Africa heralds biofuel pipeline success
Billions of dollars pumped into African biofuel industry, mimics rest of the world as more to come
Africa has more winter sun than any other continent on earth, while its expansive tracts of unused and underused land hold out the promise of the continent playing host to one of the world’s biggest biofuel industries.
Biomass in Tropical Africa is already the continent’s third main energy source, after hydrocarbons in the north and coal in the south, and it is the source of half the energy currently consumed on the continent.
There have been several attempts by African governments in the past to develop a renewable sector – particularly biofuels – since the first oil shock of the early 1970s – all of which have been very small scale but most of which are still in existence.
Many of these efforts failed to gather momentum, largely due to the combination of falling oil prices, lack of investment, and poor government policy direction. In recent years, however, rising oil prices, growing concerns about climate change, and Africa’s belated recognition that it stands to benefit considerably from the growth of the biofuel sector has changed that equation fundamentally.
Brazil, along with China and the EU, have been quick to identify Africa as a region with the ideal agro-climatic conditions, and the socio-economic potential, needed to become a large-scale global biofuel feedstock provider over the next decade, and are now beginning to direct investment flows to turn potential into reality.
Brazil, which is already the world’s largest producer of sugar cane-based ethanol, exporting some two billion litres a year to more than a dozen countries has been quietly laying the groundwork for a Brazil-Africa biofuel partnership to bring the continent into the “biofuel revolution.”
Through Petrobas, the state-owned oil company, Brazil has proposed a series of long-term investments across the continent, offering African governments access to Brazilian financial, technical and agronomic assistance needed to get their fledgling industries off the ground.

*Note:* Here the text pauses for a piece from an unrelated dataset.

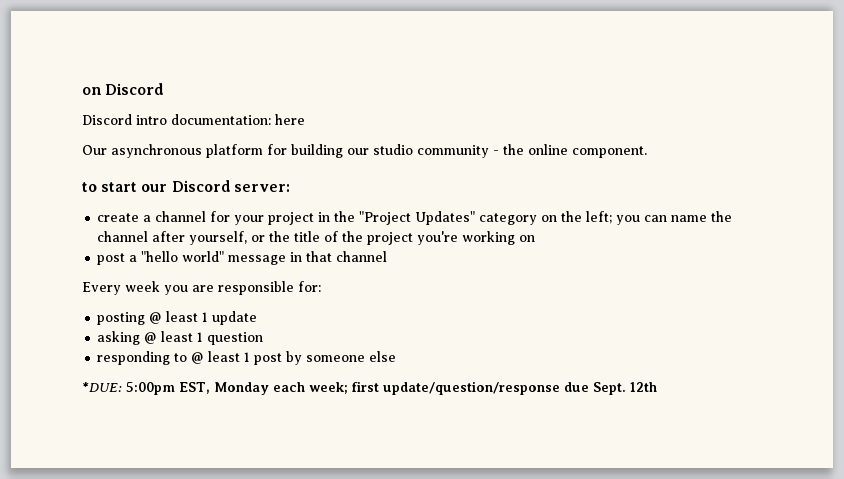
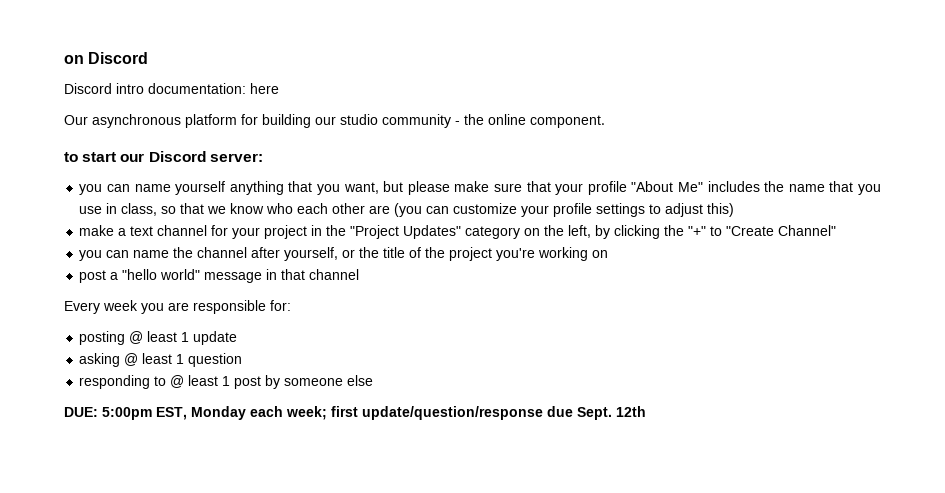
[97,213,152,222] create a -> [79,181,882,195] [79,203,735,217] [79,225,154,236] you can name yourself anything that you want, but please make sure that your profile "About Me" includes the name that you use in class, so that we know who each other are (you can customize your profile settings to adjust this) // make a text
[586,211,613,224] left; -> [568,225,837,239] left, by clicking the "+" to "Create Channel" //
[82,382,122,392] *DUE: -> [64,407,98,417] DUE:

Of Petrobas’s total investment budget for 2009-13, only $2.8bn has been earmarked for investment in biodiesel and bioethanol, and only nine percent of that will be invested abroad. But the small size of the overseas investment budget should not disguise the scale of Brazil’s ambitions for the African biofuel sector.
Brazil’s African biofuels drive does not stem from any altruistic impulse. It is a hard headed calculation of its own national interests. Helping Africa to become a global provider of biofuel feedstock serves Brazil’s goal of making biofuels a rival to hydrocarbons by diversifying feedstock supplies and augmenting global demand. Achieving these objectives within the context of expanding South-South trade relations is just ideological icing on the cake.
The Brazilian biofuel development model, which is based on large numbers of mostly small-scale farmers producing feedstock for both the domestic and the export sectors, supported by state subsidies, is ideally suited to the African context where most of Africa’s population relies on subsistence or small-scale family farming.
Moreover, the United Nations Conference on Trade and Development, the international trade body, has endorsed the Brazilian biofuel industry as an appropriate model for Africa in terms of its impact on the environment, commerce and economic development which – crucially – is compatible with the goal of preserving food security.
Biofuel production need not necessarily threaten food production. It has the potential to provide millions of poor rural farmers an additional source of income, which they can use to buy seeds and fertiliser, offering the prospect of boosting food output not reducing it as the anti-biofuel Luddites are fond of insisting.
While Brazil is cultivating relations with scores of African states seeking to get their biofuel industries off the ground, two stand out in particular – Angola and Mozambique – which like Brazil, are both Portuguese-speaking countries, which it sees as likely to represent the frontier of biofuel development in Africa.
Both countries are emerging from the destruction of civil wars, and have large amounts of unused or underused arable land with relatively low population densities. Mozambique’s future lies with bioethanol, while Angola’s lies with biodiesel. Brazil is helping Maputo and Luanda with their plant science programmes, as well as offering assistance with plantation management and refining, distribution and marketing of the final product.
Mozambique and Angola are both eager to become industry leaders in their respective biofuel sectors, with their governments willing to embark on the necessary land tenure and market reforms needed to grow their industries comparatively quickly.
Moreover, Mozambique’s bioethanol from sugar cane, and Angola’s biodiesel from soya beans, is considerably more carbon friendly than the US corn-based biofuel industry, and could be filling up a car near you quicker than you probably realise.